START Exercise input

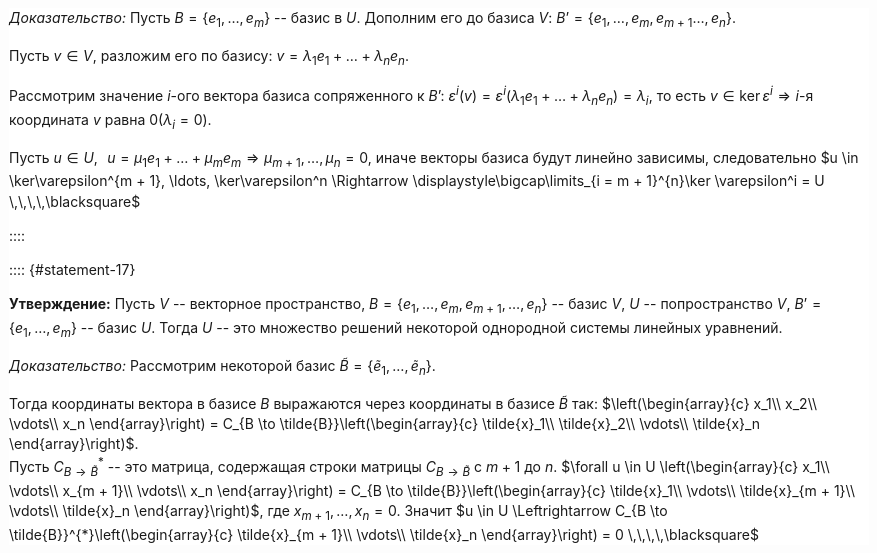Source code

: *Доказательство:* Пусть $B = \{e_1, \ldots, e_m\}$ -- базис в $U$. Дополним его до базиса $V$: $B’ = \{e_1, \ldots, e_m, e_{m + 1} \ldots, e_n\}$.

Пусть $v \in V$, разложим его по базису: $v = \lambda_1e_1 + \ldots + \lambda_n e_n$.

Рассмотрим значение $i$-ого вектора базиса сопряженного к $B’$: $\varepsilon^i(v) = \varepsilon^i(\lambda_1e_1 + \ldots + \lambda_n e_n) = \lambda_i$, то есть $v \in \ker \varepsilon^i \Rightarrow i$-я координата $v$ равна $0$($\lambda_i = 0$).

Пусть $u \in U, \,\,\,\, u = \mu_1e_1 + \ldots + \mu_m e_m \Rightarrow \mu_{m + 1}, \ldots, \mu_n = 0$, иначе векторы базиса будут линейно зависимы, следовательно $u \in \ker\varepsilon^{m + 1}, \ldots, \ker\varepsilon^n \Rightarrow \displaystyle\bigcap\limits_{i = m + 1}^{n}\ker \varepsilon^i = U \,\,\,\,\blacksquare$

::::

:::: {#statement-17}

**Утверждение:**  Пусть $V$ -- векторное пространство, $B = \{e_1, \ldots, e_m, e_{m + 1}, \ldots, e_n\}$ -- базис $V$, $U$ -- попространство $V$, $B’ = \{e_1, \ldots, e_m\}$ -- базис $U$. Тогда $U$ -- это множество решений некоторой однородной системы линейных уравнений.

*Доказательство:* Рассмотрим некоторой базис $\tilde{B} = \{\tilde{e}_1, \ldots, \tilde{e}_n\}$.

Тогда координаты вектора в базисе $B$ выражаются через координаты в базисе $\tilde{B}$ так: $\left(\begin{array}{c}
x_1\\
x_2\\
\vdots\\
x_n
\end{array}\right) = C_{B \to \tilde{B}}\left(\begin{array}{c}
\tilde{x}_1\\
\tilde{x}_2\\
\vdots\\
\tilde{x}_n
\end{array}\right)$.<br>
Пусть $C_{B \to \tilde{B}}^{*}$ -- это матрица, содержащая строки матрицы $C_{B \to \tilde{B}}$ c $m + 1$ до $n$.
$\forall u \in U \left(\begin{array}{c}
x_1\\
\vdots\\
x_{m + 1}\\
\vdots\\
x_n
\end{array}\right) = C_{B \to \tilde{B}}\left(\begin{array}{c}
\tilde{x}_1\\
\vdots\\
\tilde{x}_{m + 1}\\
\vdots\\
\tilde{x}_n
\end{array}\right)$, где $x_{m + 1}, \ldots, x_n = 0$. Значит $u \in U \Leftrightarrow C_{B \to \tilde{B}}^{*}\left(\begin{array}{c}
\tilde{x}_{m + 1}\\
\vdots\\
\tilde{x}_n
\end{array}\right) = 0 \,\,\,\,\blacksquare$

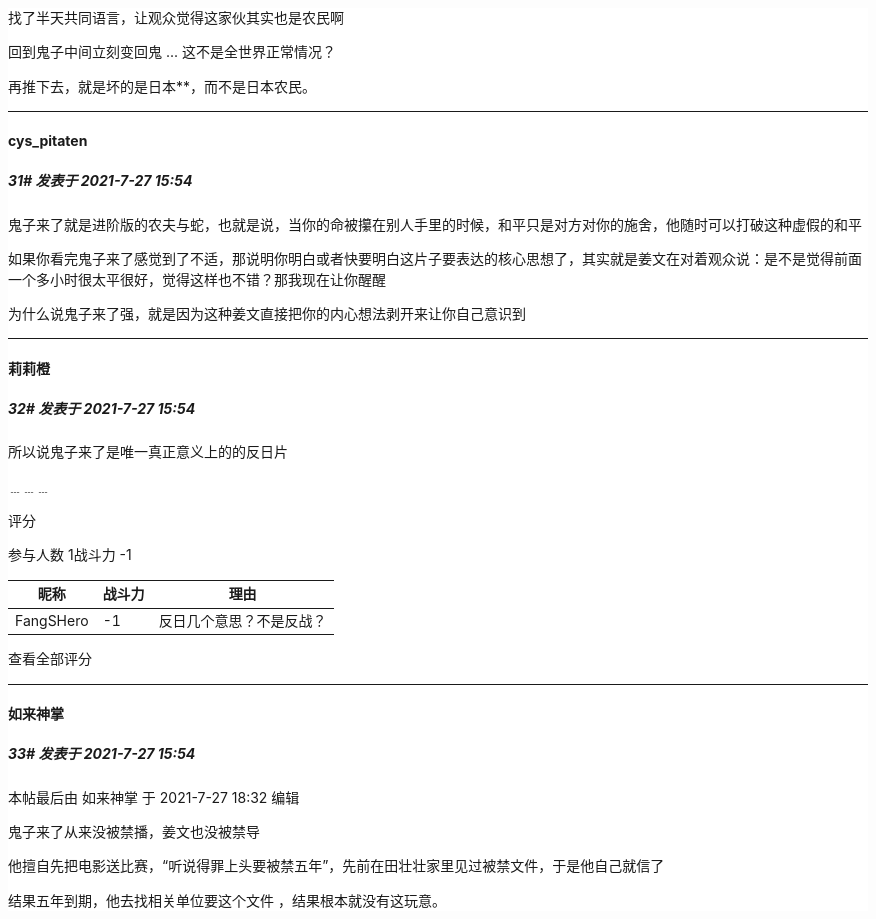 找了半天共同语言，让观众觉得这家伙其实也是农民啊


回到鬼子中间立刻变回鬼 ...</blockquote>
这不是全世界正常情况？

再推下去，就是坏的是日本**，而不是日本农民。




*****

####  cys_pitaten  
##### 31#       发表于 2021-7-27 15:54


鬼子来了就是进阶版的农夫与蛇，也就是说，当你的命被攥在别人手里的时候，和平只是对方对你的施舍，他随时可以打破这种虚假的和平


如果你看完鬼子来了感觉到了不适，那说明你明白或者快要明白这片子要表达的核心思想了，其实就是姜文在对着观众说：是不是觉得前面一个多小时很太平很好，觉得这样也不错？那我现在让你醒醒


为什么说鬼子来了强，就是因为这种姜文直接把你的内心想法剥开来让你自己意识到


*****

####  莉莉橙  
##### 32#       发表于 2021-7-27 15:54


所以说鬼子来了是唯一真正意义上的的反日片


﹍﹍﹍

评分


 参与人数 1战斗力 -1

|昵称|战斗力|理由|
|----|---|---|
| FangSHero|-1|反日几个意思？不是反战？|


查看全部评分


*****

####  如来神掌  
##### 33#       发表于 2021-7-27 15:54


 本帖最后由 如来神掌 于 2021-7-27 18:32 编辑 

鬼子来了从来没被禁播，姜文也没被禁导

他擅自先把电影送比赛，“听说得罪上头要被禁五年”，先前在田壮壮家里见过被禁文件，于是他自己就信了

结果五年到期，他去找相关单位要这个文件 ，结果根本就没有这玩意。
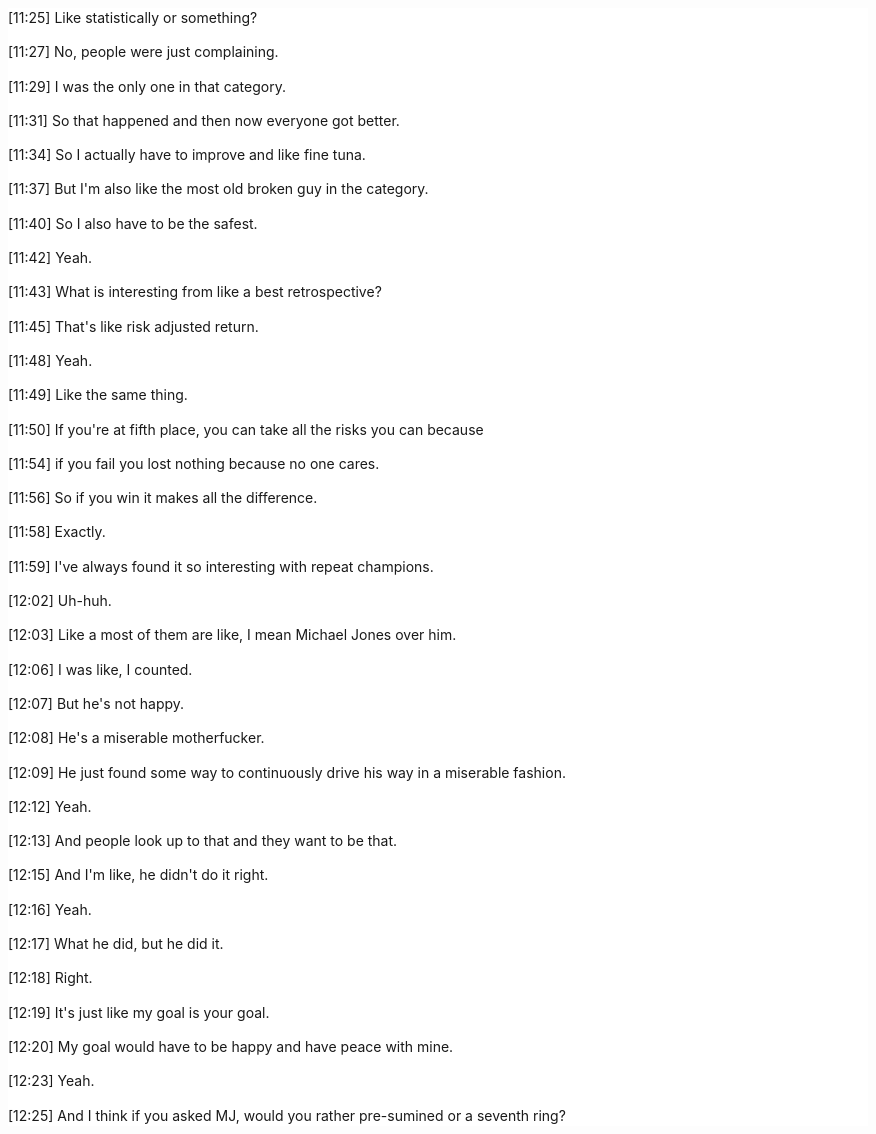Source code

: [11:25] Like statistically or something?

[11:27] No, people were just complaining.

[11:29] I was the only one in that category.

[11:31] So that happened and then now everyone got better.

[11:34] So I actually have to improve and like fine tuna.

[11:37] But I'm also like the most old broken guy in the category.

[11:40] So I also have to be the safest.

[11:42] Yeah.

[11:43] What is interesting from like a best retrospective?

[11:45] That's like risk adjusted return.

[11:48] Yeah.

[11:49] Like the same thing.

[11:50] If you're at fifth place, you can take all the risks you can because

[11:54] if you fail you lost nothing because no one cares.

[11:56] So if you win it makes all the difference.

[11:58] Exactly.

[11:59] I've always found it so interesting with repeat champions.

[12:02] Uh-huh.

[12:03] Like a most of them are like, I mean Michael Jones over him.

[12:06] I was like, I counted.

[12:07] But he's not happy.

[12:08] He's a miserable motherfucker.

[12:09] He just found some way to continuously drive his way in a miserable fashion.

[12:12] Yeah.

[12:13] And people look up to that and they want to be that.

[12:15] And I'm like, he didn't do it right.

[12:16] Yeah.

[12:17] What he did, but he did it.

[12:18] Right.

[12:19] It's just like my goal is your goal.

[12:20] My goal would have to be happy and have peace with mine.

[12:23] Yeah.

[12:25] And I think if you asked MJ, would you rather pre-sumined or a seventh ring?
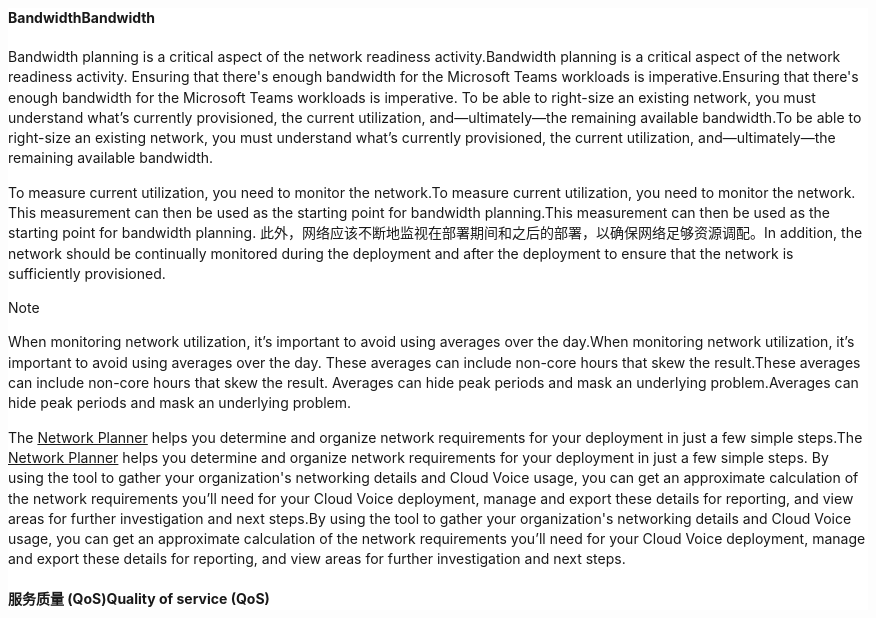 #### <a name="bandwidth"></a><span data-ttu-id="2a73b-235">Bandwidth</span><span class="sxs-lookup"><span data-stu-id="2a73b-235">Bandwidth</span></span>

<span data-ttu-id="2a73b-236">Bandwidth planning is a critical aspect of the network readiness activity.</span><span class="sxs-lookup"><span data-stu-id="2a73b-236">Bandwidth planning is a critical aspect of the network readiness activity.</span></span> <span data-ttu-id="2a73b-237">Ensuring that there's enough bandwidth for the Microsoft Teams workloads is imperative.</span><span class="sxs-lookup"><span data-stu-id="2a73b-237">Ensuring that there's enough bandwidth for the Microsoft Teams workloads is imperative.</span></span> <span data-ttu-id="2a73b-238">To be able to right-size an existing network, you must understand what’s currently provisioned, the current utilization, and—ultimately—the remaining available bandwidth.</span><span class="sxs-lookup"><span data-stu-id="2a73b-238">To be able to right-size an existing network, you must understand what’s currently provisioned, the current utilization, and—ultimately—the remaining available bandwidth.</span></span>

<span data-ttu-id="2a73b-239">To measure current utilization, you need to monitor the network.</span><span class="sxs-lookup"><span data-stu-id="2a73b-239">To measure current utilization, you need to monitor the network.</span></span> <span data-ttu-id="2a73b-240">This measurement can then be used as the starting point for bandwidth planning.</span><span class="sxs-lookup"><span data-stu-id="2a73b-240">This measurement can then be used as the starting point for bandwidth planning.</span></span> <span data-ttu-id="2a73b-241">此外，网络应该不断地监视在部署期间和之后的部署，以确保网络足够资源调配。</span><span class="sxs-lookup"><span data-stu-id="2a73b-241">In addition, the network should be continually monitored during the deployment and after the deployment to ensure that the network is sufficiently provisioned.</span></span>

> [!NOTE]
> <span data-ttu-id="2a73b-242">When monitoring network utilization, it’s important to avoid using averages over the day.</span><span class="sxs-lookup"><span data-stu-id="2a73b-242">When monitoring network utilization, it’s important to avoid using averages over the day.</span></span> <span data-ttu-id="2a73b-243">These averages can include non-core hours that skew the result.</span><span class="sxs-lookup"><span data-stu-id="2a73b-243">These averages can include non-core hours that skew the result.</span></span> <span data-ttu-id="2a73b-244">Averages can hide peak periods and mask an underlying problem.</span><span class="sxs-lookup"><span data-stu-id="2a73b-244">Averages can hide peak periods and mask an underlying problem.</span></span>

<span data-ttu-id="2a73b-245">The [Network Planner](https://myadvisor.fasttrack.microsoft.com/CloudVoice/NetworkPlanner) helps you determine and organize network requirements for your deployment in just a few simple steps.</span><span class="sxs-lookup"><span data-stu-id="2a73b-245">The [Network Planner](https://myadvisor.fasttrack.microsoft.com/CloudVoice/NetworkPlanner) helps you determine and organize network requirements for your deployment in just a few simple steps.</span></span> <span data-ttu-id="2a73b-246">By using the tool to gather your organization's networking details and Cloud Voice usage, you can get an approximate calculation of the network requirements you’ll need for your Cloud Voice deployment, manage and export these details for reporting, and view areas for further investigation and next steps.</span><span class="sxs-lookup"><span data-stu-id="2a73b-246">By using the tool to gather your organization's networking details and Cloud Voice usage, you can get an approximate calculation of the network requirements you’ll need for your Cloud Voice deployment, manage and export these details for reporting, and view areas for further investigation and next steps.</span></span>

#### <a name="quality-of-service-qos"></a><span data-ttu-id="2a73b-247">服务质量 (QoS)</span><span class="sxs-lookup"><span data-stu-id="2a73b-247">Quality of service (QoS)</span></span>
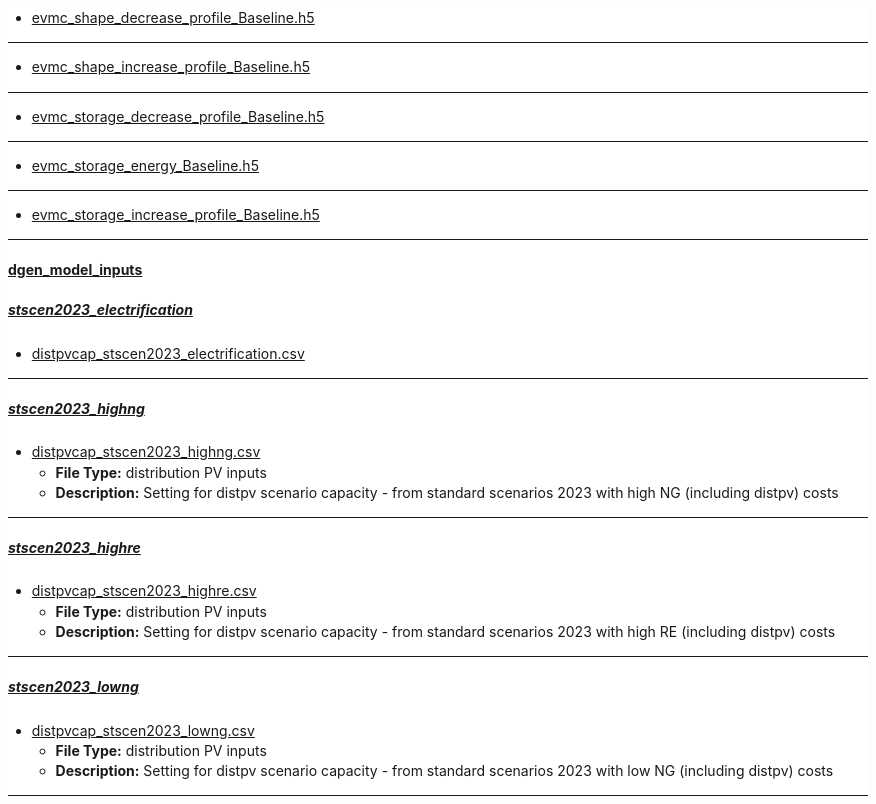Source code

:  - [evmc_shape_decrease_profile_Baseline.h5](/inputs/demand_response/evmc_shape_decrease_profile_Baseline.h5)
---

  - [evmc_shape_increase_profile_Baseline.h5](/inputs/demand_response/evmc_shape_increase_profile_Baseline.h5)
---

  - [evmc_storage_decrease_profile_Baseline.h5](/inputs/demand_response/evmc_storage_decrease_profile_Baseline.h5)
---

  - [evmc_storage_energy_Baseline.h5](/inputs/demand_response/evmc_storage_energy_Baseline.h5)
---

  - [evmc_storage_increase_profile_Baseline.h5](/inputs/demand_response/evmc_storage_increase_profile_Baseline.h5)
---


#### [dgen_model_inputs](inputs/dgen_model_inputs) <a name='inputs/dgen_model_inputs'></a>

##### [stscen2023_electrification](inputs/dgen_model_inputs/stscen2023_electrification) <a name='inputs/dgen_model_inputs/stscen2023_electrification'></a>
  - [distpvcap_stscen2023_electrification.csv](/inputs/dgen_model_inputs/stscen2023_electrification/distpvcap_stscen2023_electrification.csv)
---


##### [stscen2023_highng](inputs/dgen_model_inputs/stscen2023_highng) <a name='inputs/dgen_model_inputs/stscen2023_highng'></a>
  - [distpvcap_stscen2023_highng.csv](/inputs/dgen_model_inputs/stscen2023_highng/distpvcap_stscen2023_highng.csv)
    - **File Type:** distribution PV inputs 
    - **Description:** Setting for distpv scenario capacity - from standard scenarios 2023 with high NG (including distpv) costs
---


##### [stscen2023_highre](inputs/dgen_model_inputs/stscen2023_highre) <a name='inputs/dgen_model_inputs/stscen2023_highre'></a>
  - [distpvcap_stscen2023_highre.csv](/inputs/dgen_model_inputs/stscen2023_highre/distpvcap_stscen2023_highre.csv)
    - **File Type:** distribution PV inputs 
    - **Description:** Setting for distpv scenario capacity - from standard scenarios 2023 with high RE (including distpv) costs
---


##### [stscen2023_lowng](inputs/dgen_model_inputs/stscen2023_lowng) <a name='inputs/dgen_model_inputs/stscen2023_lowng'></a>
  - [distpvcap_stscen2023_lowng.csv](/inputs/dgen_model_inputs/stscen2023_lowng/distpvcap_stscen2023_lowng.csv)
    - **File Type:** distribution PV inputs 
    - **Description:** Setting for distpv scenario capacity - from standard scenarios 2023 with low NG (including distpv) costs
---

END Exercise input

_Work required_
Nothing but lines that contain "including" should appear in the answer. Copy each from the records.

_Output for this exercise_
    - **Description:** Setting for distpv scenario capacity - from standard scenarios 2023 with high NG (including distpv) costs
    - **Description:** Setting for distpv scenario capacity - from standard scenarios 2023 with high RE (including distpv) costs
    - **Description:** Setting for distpv scenario capacity - from standard scenarios 2023 with low NG (including distpv) costs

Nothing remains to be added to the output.